A member of the National Academy of Sciences since 1969, Meinwald’s awards include the 2014 Nakanishi Prize of the Chemical Society of Japan – named for Koji Nakanishi, Meinwald’s colleague during graduate school; the 2013 Benjamin Franklin Medal in Chemistry; the 2008 Grand Prix of la Maison de la Chimie; the 2005 American Chemical Society Roger Adams Award in Organic Chemistry; the Czech Academy of Sciences Heyrovsky Medal; the Gustavus John Esselsen Award for Chemistry in the Public Interest; the International Society of Chemical Ecology Silver Medal; the Tyler Prize for Environmental Achievement; the Arthur C. Cope Scholar Award; and the American Chemical Society Ernest Guenther Award.

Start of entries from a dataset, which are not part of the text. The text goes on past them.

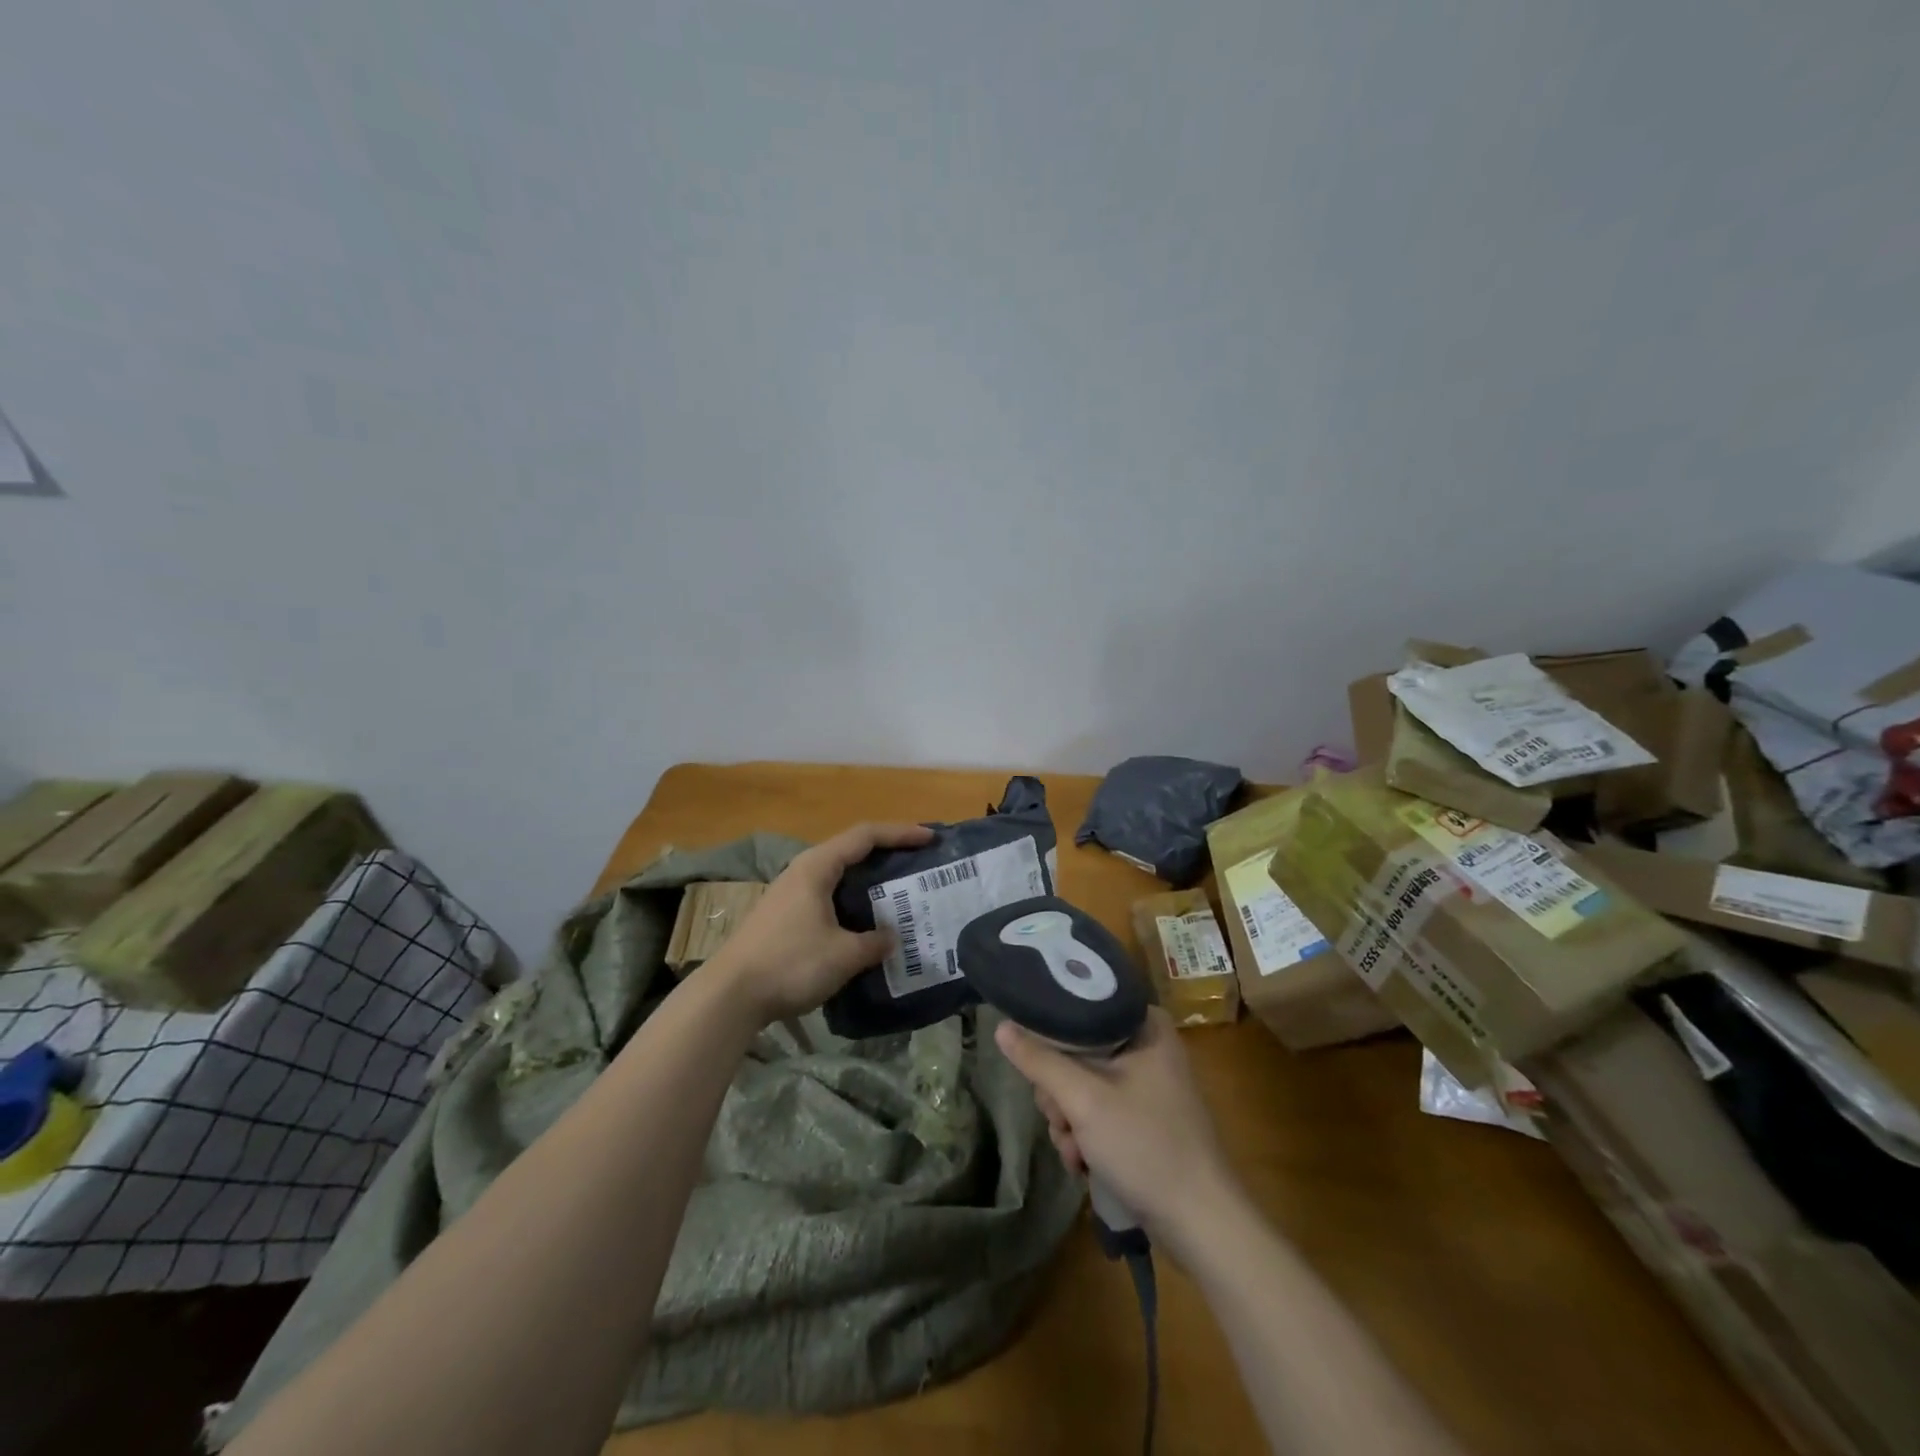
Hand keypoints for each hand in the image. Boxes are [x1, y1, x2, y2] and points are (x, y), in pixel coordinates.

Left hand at [710, 821, 934, 1023]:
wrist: (730, 995)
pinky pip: (827, 897)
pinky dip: (852, 902)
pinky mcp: (783, 917)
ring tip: (897, 894)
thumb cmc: (790, 964)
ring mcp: (789, 894)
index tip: (930, 838)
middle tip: (917, 865)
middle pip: (851, 851)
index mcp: (818, 867)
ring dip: (868, 882)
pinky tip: (864, 923)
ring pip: (838, 876)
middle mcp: (803, 871)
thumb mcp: (843, 955)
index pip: (865, 836)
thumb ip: (874, 943)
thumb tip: (892, 938)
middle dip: (886, 854)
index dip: (900, 833)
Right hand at [995, 1008, 1242, 1259]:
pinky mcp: (1145, 1120)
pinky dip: (1086, 1136)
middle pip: (1078, 1051)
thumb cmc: (1146, 1145)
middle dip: (1061, 1093)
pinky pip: (1099, 1112)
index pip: (1083, 1008)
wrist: (1202, 1224)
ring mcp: (1148, 1086)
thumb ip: (1040, 1061)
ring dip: (1069, 1120)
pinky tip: (1084, 1163)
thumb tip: (1001, 1026)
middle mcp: (1148, 1047)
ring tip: (1075, 1150)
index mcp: (1145, 1026)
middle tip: (1062, 1117)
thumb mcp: (1084, 1100)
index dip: (1053, 1034)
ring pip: (1083, 1085)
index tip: (1040, 1063)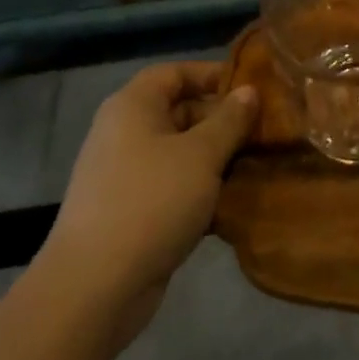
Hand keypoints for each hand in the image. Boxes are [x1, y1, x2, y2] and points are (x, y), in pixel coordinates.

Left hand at [42, 62, 257, 345]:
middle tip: (264, 130)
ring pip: (180, 152)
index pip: (176, 72)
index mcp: (133, 106)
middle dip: (222, 120)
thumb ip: (230, 119)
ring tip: (257, 164)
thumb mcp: (201, 154)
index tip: (252, 89)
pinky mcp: (131, 210)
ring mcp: (125, 174)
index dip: (213, 75)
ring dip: (216, 157)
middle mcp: (125, 132)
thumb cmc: (152, 202)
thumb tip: (249, 91)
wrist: (94, 287)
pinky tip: (233, 201)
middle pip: (180, 110)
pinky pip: (172, 185)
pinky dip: (200, 188)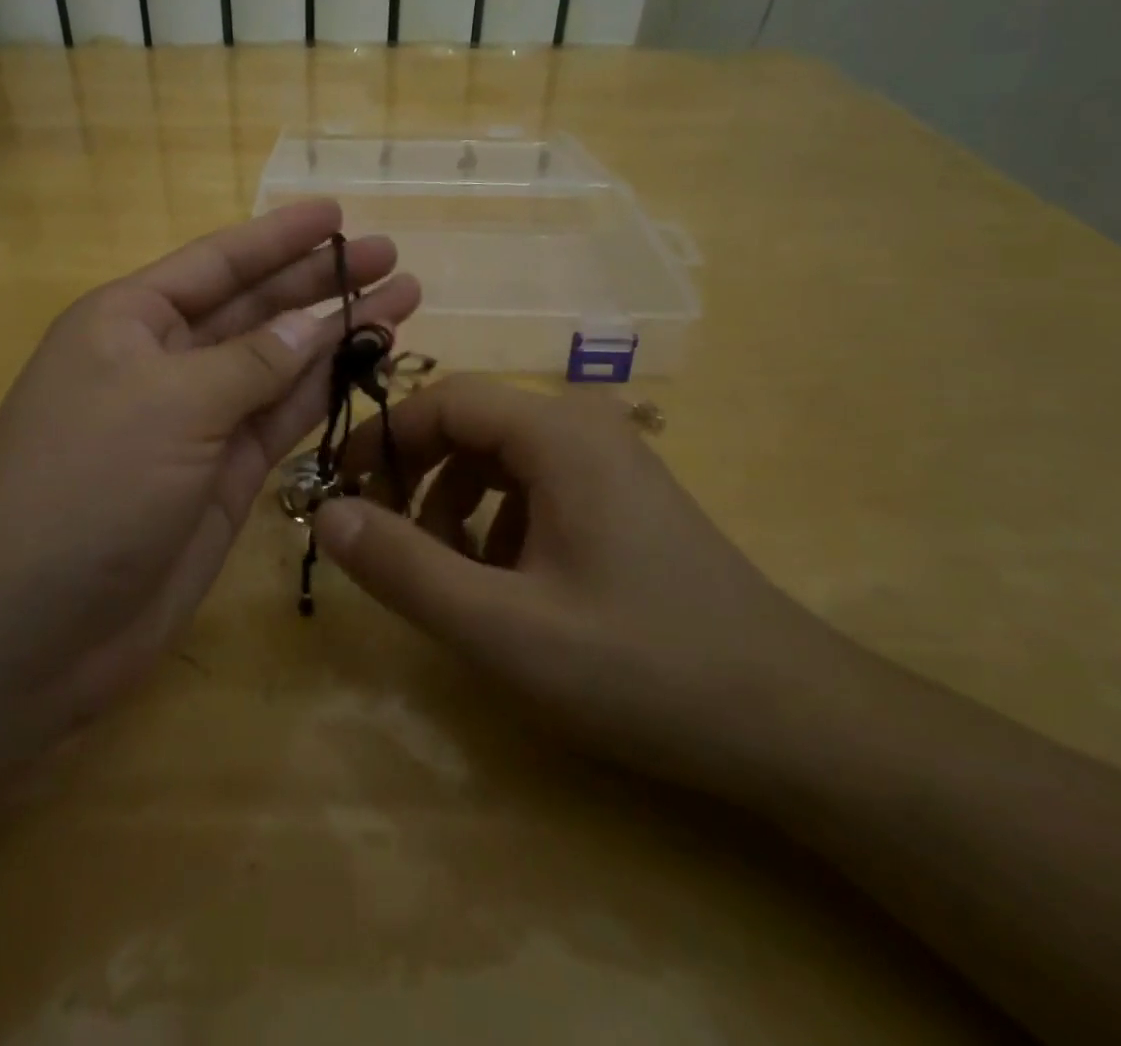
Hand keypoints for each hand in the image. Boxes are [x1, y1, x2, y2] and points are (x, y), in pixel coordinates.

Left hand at [0, 200, 418, 741]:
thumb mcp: (170, 403)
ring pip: (280, 363)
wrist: (36, 627)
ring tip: (402, 301)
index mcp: (131, 322)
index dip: (279, 236)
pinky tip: (368, 362)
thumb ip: (252, 362)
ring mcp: (199, 422)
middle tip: (391, 255)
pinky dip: (325, 391)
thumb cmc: (88, 486)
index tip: (338, 213)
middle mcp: (166, 362)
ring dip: (336, 333)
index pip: (218, 262)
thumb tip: (313, 323)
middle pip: (257, 308)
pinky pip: (283, 419)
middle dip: (321, 281)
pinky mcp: (226, 476)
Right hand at [314, 376, 833, 785]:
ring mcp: (610, 462)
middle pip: (470, 426)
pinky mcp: (622, 499)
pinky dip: (497, 525)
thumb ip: (404, 567)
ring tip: (448, 578)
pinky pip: (534, 489)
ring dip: (454, 508)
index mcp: (557, 432)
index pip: (442, 398)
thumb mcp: (502, 627)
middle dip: (416, 478)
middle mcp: (584, 427)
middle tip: (384, 542)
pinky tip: (506, 588)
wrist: (794, 721)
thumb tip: (326, 513)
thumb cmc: (642, 666)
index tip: (341, 491)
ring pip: (499, 461)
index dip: (383, 439)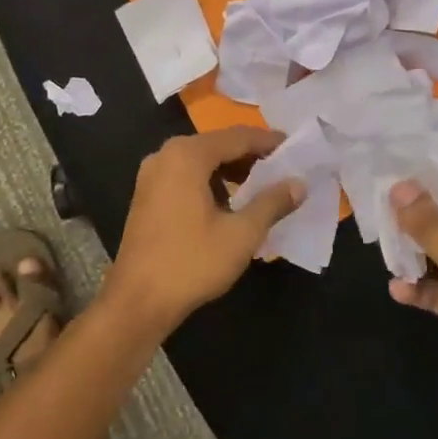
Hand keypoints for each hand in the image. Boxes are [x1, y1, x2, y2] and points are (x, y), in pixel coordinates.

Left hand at [104, 126, 303, 332]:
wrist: (138, 301)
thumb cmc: (192, 263)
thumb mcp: (241, 234)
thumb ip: (272, 203)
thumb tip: (299, 183)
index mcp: (186, 155)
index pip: (237, 137)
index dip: (269, 142)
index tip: (296, 149)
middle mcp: (165, 155)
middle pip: (217, 145)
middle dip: (251, 155)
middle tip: (284, 168)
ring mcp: (151, 175)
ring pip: (201, 161)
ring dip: (232, 169)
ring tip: (263, 186)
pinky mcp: (147, 195)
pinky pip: (186, 175)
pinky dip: (211, 181)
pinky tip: (231, 202)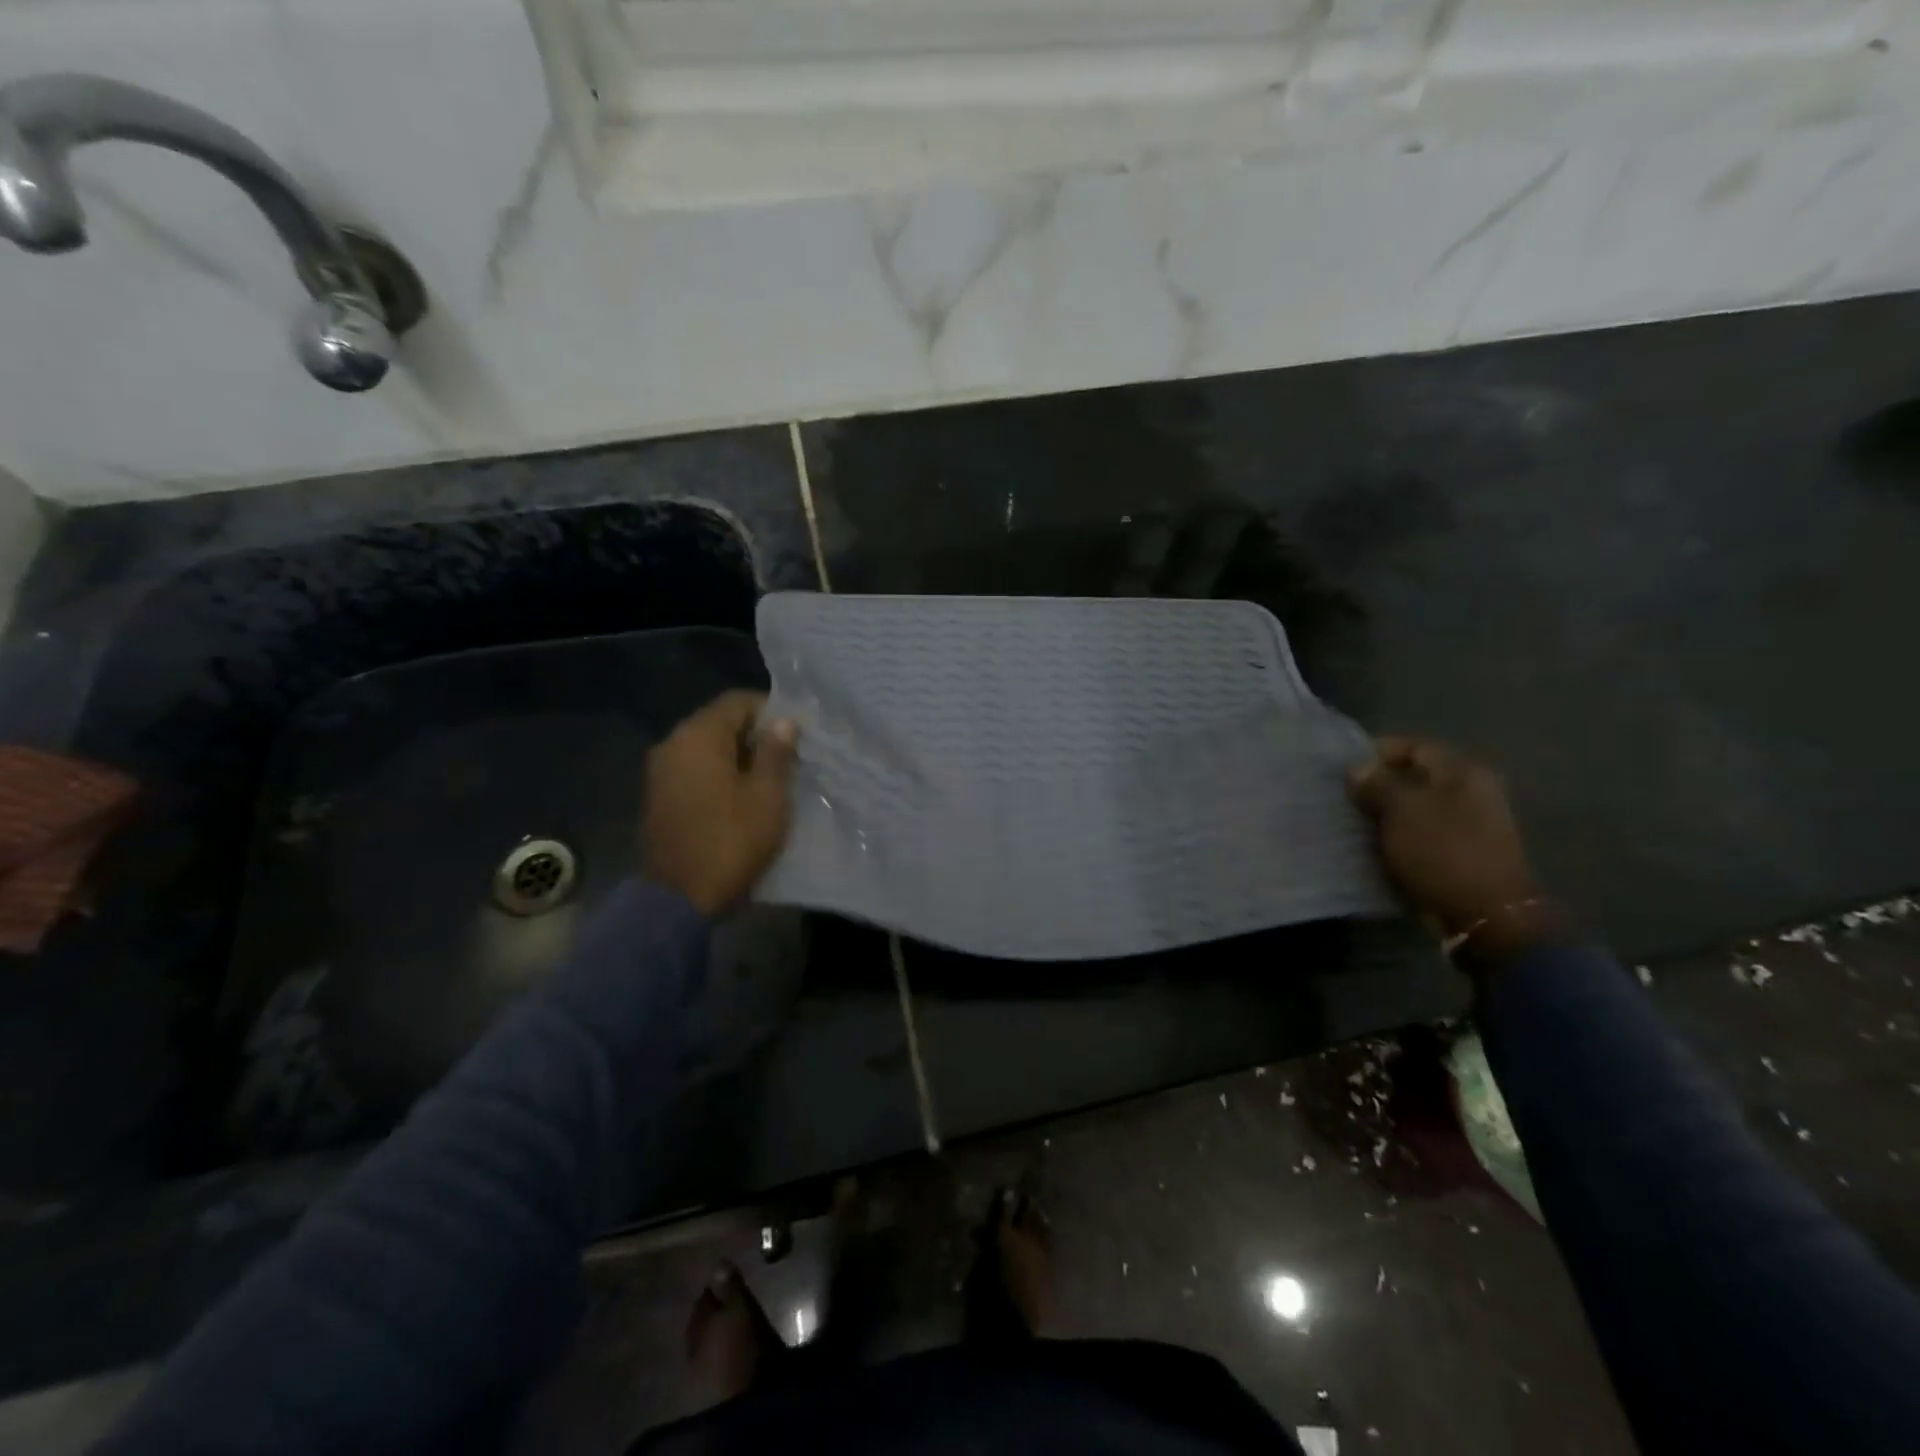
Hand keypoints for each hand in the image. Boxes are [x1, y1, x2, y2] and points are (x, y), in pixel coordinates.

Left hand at [643, 691, 798, 914]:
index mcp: (698, 736)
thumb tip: (782, 722)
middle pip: (719, 723)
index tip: (797, 734)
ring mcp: (659, 772)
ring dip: (737, 758)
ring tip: (769, 780)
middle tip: (789, 758)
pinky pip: (693, 772)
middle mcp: (672, 744)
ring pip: (706, 749)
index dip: (771, 711)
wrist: (677, 900)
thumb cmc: (730, 841)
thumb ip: (775, 753)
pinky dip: (718, 776)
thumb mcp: (767, 796)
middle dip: (755, 736)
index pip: (737, 701)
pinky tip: (741, 798)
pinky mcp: (658, 798)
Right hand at [1347, 736, 1542, 945]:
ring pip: (1416, 807)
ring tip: (1352, 821)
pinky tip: (1373, 844)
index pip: (1414, 746)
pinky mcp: (1461, 853)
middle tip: (1343, 796)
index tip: (1343, 768)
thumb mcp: (1402, 809)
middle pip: (1415, 777)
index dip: (1376, 752)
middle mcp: (1472, 792)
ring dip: (1385, 812)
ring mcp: (1470, 824)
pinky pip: (1421, 833)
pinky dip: (1397, 835)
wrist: (1485, 915)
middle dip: (1377, 784)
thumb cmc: (1443, 851)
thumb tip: (1357, 768)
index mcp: (1463, 772)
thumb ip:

Meinwald received his Ph.D. (1952) and M.A. (1950) from Harvard University and his B.S. (1948) and Ph.B. (1947) from the University of Chicago.
A musician as well as a scientist, Meinwald plays the flute and the recorder. In 1989, he, Eisner (who played piano and harpsichord) and Swedish colleagues performed a concert of 18th-century chamber music at the annual meeting of the International Society of Chemical Ecology in Sweden. At the Nakanishi awards ceremony in Nagoya, Meinwald performed Mozart flute duets with Japanese chemist Eiichi Nakamura.
May Berenbaum, Ph.D. ’80, a professor of entomology at the University of Illinois at Urbana-Champaign, also received the National Medal of Science. She studies the chemical mechanisms underlying interactions between insects and their host plants, including the detoxification of natural and synthetic chemicals. An academic who is equally devoted to teaching and fostering scientific literacy, Berenbaum has authored many articles and books about insects for the general public. Eisner served on Berenbaum's thesis committee during her graduate studies at Cornell.
Other notable Cornell faculty winners of the National Medal of Science: Eleanor Gibson in 1992, Roald Hoffmann in 1983, Wendell Roelofs in 1983, Efraim Racker in 1976, Hans Bethe in 1975 and Peter Debye in 1965.